Magnesium transport in Salmonella typhimurium: biphasic magnesium and time dependence of the transcription of the mgtA and mgtCB loci

Abstract

Salmonella typhimurium has three distinct Mg²⁺ transport systems, the constitutive high-capacity CorA transporter and two P-type ATPases, MgtA and MgtB, whose transcription is repressed by normal concentrations of Mg²⁺ in the growth medium. The latter Mg²⁺-transporting ATPase is part of a two-gene operon, mgtCB, with mgtC encoding a 23 kDa protein of unknown function.

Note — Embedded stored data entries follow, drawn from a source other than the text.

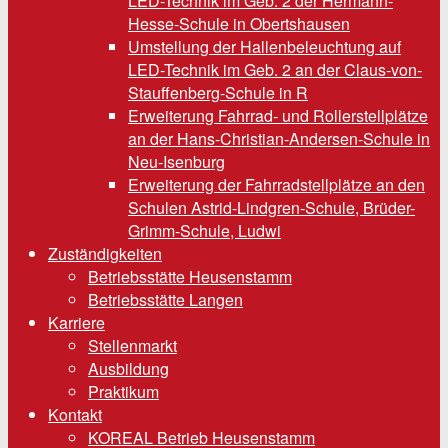
LED-Technik im Geb. 2 der Hermann-
Hesse-Schule in Obertshausen
Umstellung der Hallenbeleuchtung auf
LED-Technik im Geb. 2 an der Claus-von-
Stauffenberg-Schule in R
Erweiterung Fahrrad- und Rollerstellplätze
an der Hans-Christian-Andersen-Schule in
Neu-Isenburg
Erweiterung der Fahrradstellplätze an den
Schulen Astrid-Lindgren-Schule, Brüder-
Grimm-Schule, Ludwi
Zuständigkeiten
Betriebsstätte Heusenstamm
Betriebsstätte Langen
Karriere
Stellenmarkt
Ausbildung
Praktikum
Kontakt
KOREAL Betrieb Heusenstamm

Transcriptional regulation using fusions of the promoter regions of mgtA and mgtCB to luxAB showed a biphasic time and Mg²⁺ concentration dependence. Between 1 and 6 h after transfer to nitrogen minimal medium containing defined concentrations of Mg²⁺, transcription increased about 200-fold for mgtCB and up to 400-fold for mgtA, each with a half-maximal dependence on Mg²⁺ of 0.5 mM. Continued incubation revealed a second phase of increased transcription, up to 2000-fold for mgtCB and up to 10000-fold for mgtA. This secondary increase occurred between 6 and 9 h after transfer to defined medium for mgtCB but between 12 and 24 h for mgtA and had a distinct half-maximal dependence for Mg²⁺ of 0.01 mM. A concomitant increase of at least 1000-fold in uptake of cation was seen between 8 and 24 h incubation with either system, showing that the transcriptional increase was followed by functional incorporation of large amounts of the newly synthesized transporter into the membrane. Regulation of transcription by Mg²⁺ was not dependent on a functional stationary-phase sigma factor encoded by rpoS, but it was dependent on the presence of a functional phoPQ two-component regulatory system. Whereas mgtCB was completely dependent on regulation via phoPQ, the secondary Sate Mg²⁺-dependent phase of mgtA transcription was still evident in strains carrying a mutation in either phoP or phoQ, albeit substantially diminished. Several divalent cations blocked the early phase of the increase in transcription elicited by the decrease in Mg²⁺ concentration, including cations that inhibit Mg²⁺ uptake (Co²⁺, Ni²⁺ and Mn²⁺) and those which do not (Ca²⁺ and Zn²⁺). In contrast, the second later phase of the transcriptional increase was not well blocked by any cation except those which inhibit uptake. Overall, the data suggest that at least two distinct mechanisms for transcriptional regulation of the mgtA and mgtCB loci exist.